● EXERCISE OBJECTIVE
Please copy out the lines in the entries that contain "alkaline".

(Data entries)
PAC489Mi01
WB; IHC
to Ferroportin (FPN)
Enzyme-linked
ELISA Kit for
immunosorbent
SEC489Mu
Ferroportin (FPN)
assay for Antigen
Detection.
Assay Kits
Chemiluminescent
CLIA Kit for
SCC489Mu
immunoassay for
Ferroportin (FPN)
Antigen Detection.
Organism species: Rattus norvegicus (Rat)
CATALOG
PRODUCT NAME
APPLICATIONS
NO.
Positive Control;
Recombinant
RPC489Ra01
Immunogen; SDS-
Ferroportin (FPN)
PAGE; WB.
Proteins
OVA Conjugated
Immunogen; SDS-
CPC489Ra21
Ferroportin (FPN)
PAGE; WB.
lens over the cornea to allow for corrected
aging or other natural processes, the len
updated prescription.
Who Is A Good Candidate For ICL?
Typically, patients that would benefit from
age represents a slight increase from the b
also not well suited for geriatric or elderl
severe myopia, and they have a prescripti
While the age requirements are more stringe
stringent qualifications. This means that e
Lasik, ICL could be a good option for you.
...
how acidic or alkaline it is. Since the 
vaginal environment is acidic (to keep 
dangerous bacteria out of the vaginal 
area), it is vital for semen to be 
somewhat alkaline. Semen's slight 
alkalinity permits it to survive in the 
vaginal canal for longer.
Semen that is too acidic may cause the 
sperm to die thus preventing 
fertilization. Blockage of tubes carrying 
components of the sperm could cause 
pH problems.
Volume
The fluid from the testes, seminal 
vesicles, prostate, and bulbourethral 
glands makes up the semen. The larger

● PROBLEM SOLUTION
how acidic or alkaline it is. Since the 
somewhat alkaline. Semen's slight 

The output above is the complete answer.